The Play
A chat model receives the developer's system prompt and your input as one continuous token stream. There is no privileged channel that marks the system instructions as inviolable, so the model is left ranking competing instructions by salience, recency, and framing rather than by authority. Direct prompt injection abuses exactly that missing trust boundary: you type instructions that outrank the developer's, and the model, having no way to know whose orders are whose, follows yours. It works because the defense the developer was relying on, "I told the model not to," is a preference expressed in the same medium you control, not an enforced control.
Before the Snap
Pick a sanctioned range, never a production app. Gandalf is hosted and built for this, so the lab is the URL: no install, no infrastructure, and the scope is the game itself. For the HackAPrompt playground stage, the same applies. Confirm you are on the practice target and not a live system that happens to share a UI. Have a notes file open to record what you sent and what came back, because the whole value here is the pattern you extract, not the win. The research this stands on is the OWASP GenAI work on LLM01 and Lakera's framing of the Gandalf challenge; credit both as you learn from them.
Run It
- Open the practice range and read the model's stated job for this level. The defender's instruction is your map; the constraint they wrote is the thing you are testing.
- Send a plain, honest request first and record the baseline refusal. You are learning the shape of the guardrail before you probe it, not skipping to a win.
- Form a hypothesis about how the level filters: is it watching the input, the output, or both? Note which, because the rest of the play branches on that answer.
- Test one variable at a time. Change framing, ordering, or who the model thinks is speaking, and send again. Single-variable changes are what turn a lucky hit into a repeatable technique.
- Read every response as signal, including partial leaks and changed refusals. A refusal that shifts wording tells you the boundary moved; follow that gradient.
- When a level falls, write down the minimal element that made it work, then immediately try to make the model refuse again. Knowing why it broke is the deliverable, not the cleared level.

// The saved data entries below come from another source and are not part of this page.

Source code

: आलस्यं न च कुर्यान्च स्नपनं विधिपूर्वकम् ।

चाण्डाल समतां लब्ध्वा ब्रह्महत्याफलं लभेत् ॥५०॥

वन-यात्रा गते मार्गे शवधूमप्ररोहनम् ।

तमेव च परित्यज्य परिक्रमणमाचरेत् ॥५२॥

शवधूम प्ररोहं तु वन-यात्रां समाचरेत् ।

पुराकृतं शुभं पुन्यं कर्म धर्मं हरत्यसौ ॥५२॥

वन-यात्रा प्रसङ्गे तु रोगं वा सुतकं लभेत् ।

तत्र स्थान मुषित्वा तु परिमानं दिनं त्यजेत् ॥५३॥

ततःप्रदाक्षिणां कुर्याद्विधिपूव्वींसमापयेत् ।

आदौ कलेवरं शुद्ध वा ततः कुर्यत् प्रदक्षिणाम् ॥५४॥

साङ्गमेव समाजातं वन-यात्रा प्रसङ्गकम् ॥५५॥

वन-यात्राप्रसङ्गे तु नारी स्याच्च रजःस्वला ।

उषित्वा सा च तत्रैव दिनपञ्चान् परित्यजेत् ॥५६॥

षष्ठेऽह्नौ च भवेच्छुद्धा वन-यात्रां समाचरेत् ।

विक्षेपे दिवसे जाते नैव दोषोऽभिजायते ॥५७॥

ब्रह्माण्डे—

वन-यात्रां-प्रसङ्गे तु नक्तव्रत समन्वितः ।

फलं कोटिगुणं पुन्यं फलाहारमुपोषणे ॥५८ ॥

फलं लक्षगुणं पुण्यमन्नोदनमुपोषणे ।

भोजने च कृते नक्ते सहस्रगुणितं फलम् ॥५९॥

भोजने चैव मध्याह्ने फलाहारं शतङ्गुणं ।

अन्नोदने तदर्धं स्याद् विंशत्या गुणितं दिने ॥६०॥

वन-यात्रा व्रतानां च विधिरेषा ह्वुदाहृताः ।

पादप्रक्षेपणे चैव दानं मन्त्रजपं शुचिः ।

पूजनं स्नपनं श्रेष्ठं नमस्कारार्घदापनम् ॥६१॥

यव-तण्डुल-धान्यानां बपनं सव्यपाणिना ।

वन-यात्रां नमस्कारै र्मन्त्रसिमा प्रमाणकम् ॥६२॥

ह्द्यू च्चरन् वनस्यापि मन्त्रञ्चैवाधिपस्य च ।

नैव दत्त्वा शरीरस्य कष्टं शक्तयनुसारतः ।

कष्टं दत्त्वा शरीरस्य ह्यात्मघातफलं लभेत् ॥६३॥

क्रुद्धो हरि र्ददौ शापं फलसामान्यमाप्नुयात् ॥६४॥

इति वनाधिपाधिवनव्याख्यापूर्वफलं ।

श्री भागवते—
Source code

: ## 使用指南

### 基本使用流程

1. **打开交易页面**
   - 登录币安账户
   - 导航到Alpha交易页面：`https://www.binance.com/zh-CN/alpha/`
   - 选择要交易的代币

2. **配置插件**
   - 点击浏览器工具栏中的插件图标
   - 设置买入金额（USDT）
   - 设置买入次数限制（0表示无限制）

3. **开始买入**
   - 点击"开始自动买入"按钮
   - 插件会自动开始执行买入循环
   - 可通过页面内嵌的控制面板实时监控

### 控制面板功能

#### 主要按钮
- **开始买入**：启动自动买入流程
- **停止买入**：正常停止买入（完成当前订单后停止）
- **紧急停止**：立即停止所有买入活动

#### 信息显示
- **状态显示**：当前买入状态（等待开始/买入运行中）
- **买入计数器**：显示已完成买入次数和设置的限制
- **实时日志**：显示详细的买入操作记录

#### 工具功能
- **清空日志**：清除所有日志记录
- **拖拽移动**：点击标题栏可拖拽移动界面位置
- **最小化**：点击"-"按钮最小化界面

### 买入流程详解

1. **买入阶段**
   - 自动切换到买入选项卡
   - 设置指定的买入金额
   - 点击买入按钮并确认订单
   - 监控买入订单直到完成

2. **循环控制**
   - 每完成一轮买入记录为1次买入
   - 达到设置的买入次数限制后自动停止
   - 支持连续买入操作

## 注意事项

- Advance through Gandalf to a guarded level, then carry the same method to the HackAPrompt playground, where the targets vary and the instruction-ranking idea has to hold under different filtering.
What You Learn
A system prompt is a request the model is asked to honor, not a wall it cannot cross. When attacker text and trusted instructions share one channel, instruction priority is decided by the model's judgment, and judgment is steerable. The transferable failure class: any design that depends on "the model was told not to" has no enforced boundary, and that assumption is the bug, not the specific words that triggered it.
Drive It with Claude Code
Run a direct prompt injection assessment against the authorized staging chatbot endpoint defined in our signed scope, using garak's promptinject and dan probe families, then summarize which instruction-override categories the model failed and map each finding to OWASP LLM01.
python -m garak \
--model_type rest \
--generator_option_file authorized_endpoint.json \
--probes promptinject,dan \
--report_prefix llm01_direct_injectionDefend It
Stop treating the prompt as a security boundary, because it is not one. Separate trusted instructions from untrusted input with explicit structure and clear delimiters so the model can tell developer content from user content, and validate and sanitize input on the way in. Watch the output too: screen responses for system-prompt leakage and other injection signatures before they reach the user. Layer defense in depth per the OWASP Prompt Injection Prevention Cheat Sheet: least privilege on anything the model can call, a secondary classifier or guardrail model on inputs and outputs, human review on high-risk actions, and logging plus rate limiting so probing is visible. No single control holds; the stack is the control.